I am trying to build up an inference pipeline. It consists of two parts. Monthly ML model training using some tabular order metadata in previous years and daily inference prediction using new orders taken on that day. There are several string categorical columns I want to include in my model which I used labelencoder to convert them into integers. I am wondering how can I make sure I convert daily inference dataset into the same categories during data preprocessing. Should I save the dictionary of labelencoder and mapping to my inference dataset? Thanks.
Asked
Active
Viewed 4,302 times
1
-
Am I correct to infer that you're using Python? – Lukasz Tracewski May 16 '19 at 06:45
-
Yes. I am using python – larui529 May 16 '19 at 15:59
-
Then I hope my post answers your problem. Please check it and mark as solved if that's the case or let us know what's missing / doesn't work. – Lukasz Tracewski May 16 '19 at 16:16
1 Answers
4
Typically you'd serialise your LabelEncoder e.g. like this. You could also use pickle
or joblib
modules (I'd advise the latter). Code:
import joblib
joblib.dump(label_encoder, 'label_encoder.joblib')

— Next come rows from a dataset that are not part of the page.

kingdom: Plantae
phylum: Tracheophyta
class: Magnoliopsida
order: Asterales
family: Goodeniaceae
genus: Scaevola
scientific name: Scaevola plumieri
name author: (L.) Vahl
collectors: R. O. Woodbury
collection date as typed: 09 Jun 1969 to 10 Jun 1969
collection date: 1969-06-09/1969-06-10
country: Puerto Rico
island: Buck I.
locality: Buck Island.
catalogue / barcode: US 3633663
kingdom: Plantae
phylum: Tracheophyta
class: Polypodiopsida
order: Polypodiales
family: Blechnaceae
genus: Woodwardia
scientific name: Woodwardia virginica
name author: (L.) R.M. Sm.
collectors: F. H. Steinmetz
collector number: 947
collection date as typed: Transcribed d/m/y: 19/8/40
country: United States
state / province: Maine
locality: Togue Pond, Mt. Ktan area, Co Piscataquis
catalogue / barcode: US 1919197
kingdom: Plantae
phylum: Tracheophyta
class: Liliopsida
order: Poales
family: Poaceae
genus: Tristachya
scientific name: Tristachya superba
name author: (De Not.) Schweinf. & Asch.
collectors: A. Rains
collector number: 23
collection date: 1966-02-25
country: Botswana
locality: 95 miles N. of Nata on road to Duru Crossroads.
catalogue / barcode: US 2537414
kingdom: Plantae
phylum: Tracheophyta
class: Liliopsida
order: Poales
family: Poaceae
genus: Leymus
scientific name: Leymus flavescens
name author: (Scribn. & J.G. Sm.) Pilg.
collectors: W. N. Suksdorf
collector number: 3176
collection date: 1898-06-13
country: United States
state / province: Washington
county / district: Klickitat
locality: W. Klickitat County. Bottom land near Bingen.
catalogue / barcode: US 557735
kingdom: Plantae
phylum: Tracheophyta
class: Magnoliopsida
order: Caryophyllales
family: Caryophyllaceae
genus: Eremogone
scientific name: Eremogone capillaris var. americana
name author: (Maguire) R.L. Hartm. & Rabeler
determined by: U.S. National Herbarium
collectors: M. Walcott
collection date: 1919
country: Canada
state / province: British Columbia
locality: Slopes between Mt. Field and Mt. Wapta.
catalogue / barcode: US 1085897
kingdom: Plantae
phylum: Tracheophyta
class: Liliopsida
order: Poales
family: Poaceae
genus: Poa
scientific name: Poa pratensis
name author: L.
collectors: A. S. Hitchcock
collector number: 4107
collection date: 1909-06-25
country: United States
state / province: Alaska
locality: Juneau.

label_encoder = joblib.load('label_encoder.joblib')
Since you're asking about dict, I presume you might refer to packing LabelEncoder into a dictionary, something I often do with dataframes. Take this example:
import pandas
from collections import defaultdict
from sklearn import preprocessing
df = pandas.DataFrame({
'pets': ['cat', 'dog', 'cat', 'monkey', 'dog', 'dog'],
'owner': ['Champ', 'Ron', 'Brick', 'Champ', 'Veronica', 'Ron'],
'location': ['San_Diego', 'New_York', 'New_York', 'San_Diego', 'San_Diego',
'New_York']
})
d = defaultdict(preprocessing.LabelEncoder)
fit = df.apply(lambda x: d[x.name].fit_transform(x))
fit
now holds encoded data. We can now reverse the encoding with:
fit.apply(lambda x: d[x.name].inverse_transform(x))
To serialise dictionary of LabelEncoder
you'd follow the same route as with single one:
joblib.dump(d, 'label_encoder_dict.joblib')

Lukasz Tracewski
- 10,794
- 3
- 34
- 53